Dr. Harald Rau of the Institute of Medical psychology, University of Tubingen(2004)
Stimuli are taking short cuts and pass over certain areas in the brain. For example, the optical stimulus goes to its goal with very high speed. This has a very disturbing consequence. The stimulus is not adequately networked and is not enhanced with emotions. This has serious consequences. The studies, carried out by the Rational Psychology Association in Munich, show that children can watch the so called Flescher videos, in which people are being torn to pieces etc, without experiencing any emotion of horror or pity, whereas adults feel revolted and cannot see the film to the end. It seems that the more the human brain gives over to the computer's networking the more it looses its own network.
In the lecture course on "Modern Initiation and Roscicruscanism" Rudolf Steiner mentions the 12 olfactory nerves that are connected from the brain to the nose having great importance for knowing the difference between right and wrong, good and evil. In other words the sense of morality is connected to the sense of smell.
On the Experience Designer Network the following is taken from an article called "Internet Culture: Digital Natives"

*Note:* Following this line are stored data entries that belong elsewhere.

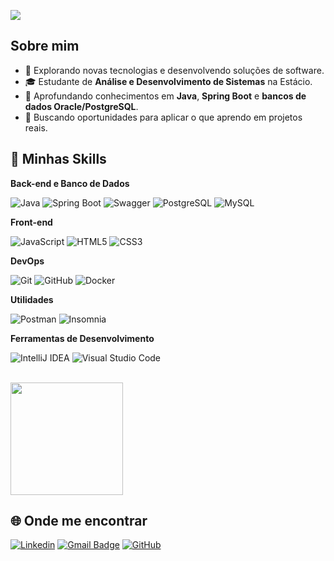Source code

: ![](https://komarev.com/ghpvc/?username=MarceloMelo201&color=006bed)

## Sobre mim

- 🤔 Explorando novas tecnologias e desenvolvendo soluções de software.
- 🎓 Estudante de **Análise e Desenvolvimento de Sistemas** na Estácio.
- 🌱 Aprofundando conhecimentos em **Java**, **Spring Boot** e **bancos de dados Oracle/PostgreSQL**.
- 🚀 Buscando oportunidades para aplicar o que aprendo em projetos reais.

## 🧠 Minhas Skills

**Back-end e Banco de Dados**

![Java](https://img.shields.io/badge/-Java-333333?style=flat&logo=Java&logoColor=007396)
![Spring Boot](https://img.shields.io/badge/-Spring%20Boot-333333?style=flat&logo=Spring-Boot&logoColor=6DB33F)
![Swagger](https://img.shields.io/badge/-Swagger-333333?style=flat&logo=Swagger&logoColor=85EA2D)
![PostgreSQL](https://img.shields.io/badge/-PostgreSQL-333333?style=flat&logo=PostgreSQL&logoColor=4169E1)
![MySQL](https://img.shields.io/badge/-MySQL-333333?style=flat&logo=mysql)

**Front-end**

![JavaScript](https://img.shields.io/badge/-JavaScript-333333?style=flat&logo=javascript)
![HTML5](https://img.shields.io/badge/-HTML5-333333?style=flat&logo=HTML5)
![CSS3](https://img.shields.io/badge/-CSS3-333333?style=flat&logo=CSS3&logoColor=1572B6)

**DevOps**

![Git](https://img.shields.io/badge/-Git-333333?style=flat&logo=git)
![GitHub](https://img.shields.io/badge/-GitHub-333333?style=flat&logo=github)
![Docker](https://img.shields.io/badge/-Docker-333333?style=flat&logo=docker)

**Utilidades**

![Postman](https://img.shields.io/badge/-Postman-333333?style=flat&logo=postman)
![Insomnia](https://img.shields.io/badge/-Insomnia-333333?style=flat&logo=insomnia)

**Ferramentas de Desenvolvimento**

![IntelliJ IDEA](https://img.shields.io/badge/-IntelliJ%20IDEA-333333?style=flat&logo=IntelliJ-IDEA&logoColor=FF6F00)
![Visual Studio Code](https://img.shields.io/badge/-Visual%20Studio%20Code-333333?style=flat&logo=visual-studio-code&logoColor=007ACC)

<br/>

<a href="https://github.com/MarceloMelo201" title="Perfil do Marcelo Melo">
  <img height="180em" src="https://github-readme-stats.vercel.app/api?username=MarceloMelo201&theme=dracula&show_icons=true" />
</a>

## 🌐 Onde me encontrar

[![Linkedin](https://img.shields.io/badge/-Marcelo_Melo-blue?style=flat-square&logo=Linkedin&logoColor=white&link=https://www.linkedin.com/in/marcelomelo19)](https://www.linkedin.com/in/marcelomelo19)
[![Gmail Badge](https://img.shields.io/badge/-marcelovmelo201@gmail.com-006bed?style=flat-square&logo=Gmail&logoColor=white&link=mailto:marcelovmelo201@gmail.com)](mailto:marcelovmelo201@gmail.com)
[![GitHub](https://img.shields.io/github/followers/MarceloMelo201?label=follow&style=social)](https://github.com/MarceloMelo201)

"Why do I call these young computer enthusiasts and organizational activists " digital natives "? Think about the extraordinary cumulative digital experiences of each of these future business, military, and government leaders: an average of close to 10,000 hours playing video games; more than 200.000 e-mails and instant messages sent and received; nearly 10'000 hours of talking, playing games, and using data on cell phones; more than 20,000 hours spent watching TV (much of it jump-cut-laden MTV); almost 500,000 commercials seen- all before they finished college. At most, they've logged only 5,000 hours book reading."